Va-t-on dépenser vingt francs ou cent cinquante francs ? Et la présence de Berthe complique encore la situation. Si elle n’était pas là, Daniel se dirait : « Après nous le déluge ! » Mais elle est là, et surveille.

Ce jour-là, au moins, les Alfreda paieront le souper, puisqu’ils doivent dîner chez les Daniel Henry. Le jour de la revanche, quand on fera la partie de plaisir strictement inverse, Daniel n’aura qu’à copier le menu du souper précédent.

Pour le dîner chez eux, ils sont tranquilles ; Mme Voraud est là pour tout organiser. Elle a commandé l’aspic et la glace. Elle leur prêtera son domestique et deux petites salières en vermeil. Ils ont de l’argenterie toute neuve, des serviettes damassées qu’ils étrennent, et pas moins de quatre couverts à salade, des cadeaux de noce. Ils ne peuvent pas servir tous les quatre : mais Berthe en parlera.

Vers sept heures, Mme Voraud, qui doit se retirer discrètement avant l’arrivée des invités, appelle son gendre pour qu’il voie l’aspect de la table. Daniel, déjà en habit, est ému. C’est la première fois qu’il reçoit du monde chez lui. Et l’impression d’heureuse fierté qu’il espérait en avoir est abolie par la crainte des incidents imprévus. Sans parler des détails précis, qui l’obsèdent déjà. Il n’y a que deux sortes de liqueurs, pas de cherry-brandy. D’autre part, le poisson, qu’il a entrevu à la cuisine, n’a qu’un œil… Et c’est peut-être vilain.

Enfin, les invités arrivent et le dîner est mené assez rapidement. La conversation se soutient, grâce à deux catastrophes de chemins de fer, survenues pendant la semaine, et dont l’une s’est précisément produite sur une ligne où M. Alfreda aurait pu voyager. Daniel parle peu. Il écoute Berthe, qui se lance dans la conversation avec une hardiesse qui le fait trembler, sur des sujets où il la sait peu documentée. Elle s’en tire cependant à son avantage.

Le dessert, le café et les liqueurs passent sans encombre. Daniel, qui n’est pas fumeur, a acheté au bureau de tabac deux paquets de cigares, les plus chers qu’il a pu trouver, et les a mis dans une boîte de nickel. Mais M. Alfreda demande la permission de fumer un cigare très long, qu’il a dans sa poche.

— Si nous ne voulons pas, dit-il, arriver trop en retard, je crois qu’il serait temps de vous préparer, mesdames.

Daniel reste seul avec son invité. Il se repent d’avoir gaspillé, pendant le dîner, tous les sujets d’actualité.

Il pense déjà, depuis un instant, à rembourser le prix de la loge que M. Alfreda a louée, l’après-midi, aux Variétés.
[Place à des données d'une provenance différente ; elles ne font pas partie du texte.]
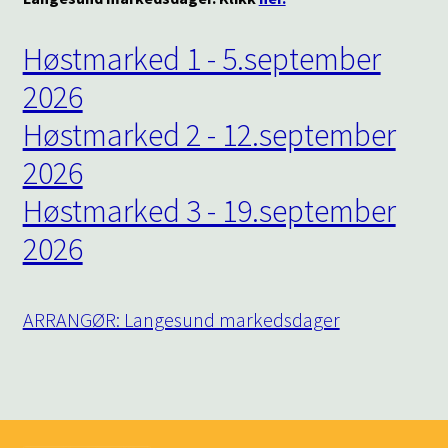
Høstmarked 1 - 5.september
2026
Høstmarked 2 - 12.september
2026
Høstmarked 3 - 19.september
2026
ARRANGØR: Langesund markedsdager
Comment va-t-il s’y prendre ? Il ne sait pas très bien rembourser.

— Nous reparlerons de cela, dit M. Alfreda.

Mais Daniel ne veut plus reparler de cela. L’important est de régler au plus vite la question de la loge, afin qu’il ne subsiste aucun doute, dans le compte des politesses, sur le paiement du souper.

— C’est une loge de cinquante francs, dit enfin M. Alfreda.

Daniel, qui a préparé dans les poches de son gilet toute espèce de monnaie d’or et d’argent, dépose sa quote-part sur la nappe, non loin de la main de M. Alfreda, qui pianote au bord. M. Alfreda ne semble pas voir ce numéraire. À un moment, pourtant, sa main cesse de pianoter, balaie doucement la nappe, et fait couler les vingt-cinq francs dans la poche du gilet.

Puis, cette main monte aux sourcils de M. Alfreda, qu’elle frotte avec véhémence, comme si ç’eût été là le geste essentiel, et comme si le reste eût été accompli chemin faisant, par simple distraction.

On arrive aux Variétés au milieu du premier acte. Daniel aime beaucoup le théâtre. Julius et lui, jadis, ne manquaient pas un vaudeville. Ils louaient des stalles d’orchestre et se trouvaient là dès le lever du rideau. Daniel savait une ou deux phrases qu’il disait, avec la voix de certains acteurs ; et c’était à s’y méprendre, les jours où il était bien disposé.